La seule chose qui vous maintienne dans un tel dispositif est votre idéal romantique de la pratique et de la discipline – votre approche héroïque du chemin.

page(s) 44-45
• Ennoblir l'existence

[Il s'agit] d'ennoblir notre propre existence comme celle des autres sans recours au religieux. Car, même si la tradition Shambhala repose sur la santé et la douceur de la tradition bouddhique, elle n'en possède pas moins un fondement distinct, qui est de cultiver directement ce que nous sommes et qui nous sommes en tant qu'êtres humains. Devant les problèmes énormes qui pèsent sur la société humaine d'aujourd'hui, il semble de plus en plus important de découvrir des moyens simples et non sectaires de travailler sur nous-mêmes et de partager ce que nous avons compris avec autrui.

page(s) 29
• Dharma, paranoïa, créativité

Les enseignements du dharma ne vont pas être romantiques ou beaux, oh non ! Les enseignements vont être douloureux, voire susciter votre paranoïa.
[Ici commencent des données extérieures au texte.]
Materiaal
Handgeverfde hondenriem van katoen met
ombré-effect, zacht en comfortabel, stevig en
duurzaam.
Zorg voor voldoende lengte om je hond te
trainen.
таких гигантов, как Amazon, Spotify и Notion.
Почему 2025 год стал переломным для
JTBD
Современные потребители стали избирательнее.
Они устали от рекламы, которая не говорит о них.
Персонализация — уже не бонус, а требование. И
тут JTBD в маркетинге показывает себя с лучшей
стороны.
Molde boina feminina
Nous pouvons dans le même temps travailler avec la situation et en découvrir la part de créativité.

page(s) 24
• La spiritualité dévoyée comme moyen de se rassurer

Le grand problème est que les enseignements spirituels ont été utilisés comme des moyens pour se rassurer soi-même, pour assurer, dans les termes du moi, une plus grande stabilité. C'est le point de départ, inévitable. On ne peut l'ignorer ni l'écarter. Nous devons commencer par les erreurs, ce qui est toujours un problème. La peur et le besoin de sécurité rendent l'acceptation de la spontanéité très difficile. Comme il est dit dans le Dharmapada : « Celui qui se sait ignorant, en vérité celui-là est un sage ».

page(s) 4
• Le fondement, c’est l’appréciation

Le fondement de la pratique de la méditation, c’est l’appréciation. Chaque respiration que l'on prend est un cadeau, naturellement pur et bon. On apprécie chaque pierre dans le lit de la rivière, chaque pomme sur le pommier. Les activités ordinaires sont en elles-mêmes puissantes et dignes d'appréciation.

page(s) 33
• La méditation dans la vie quotidienne

Dans la perspective bouddhique, on s'intéresse d'abord bien plus à traiter des questions de la vie quotidienne qu'à se servir de la méditation seulement pour atteindre l'illumination.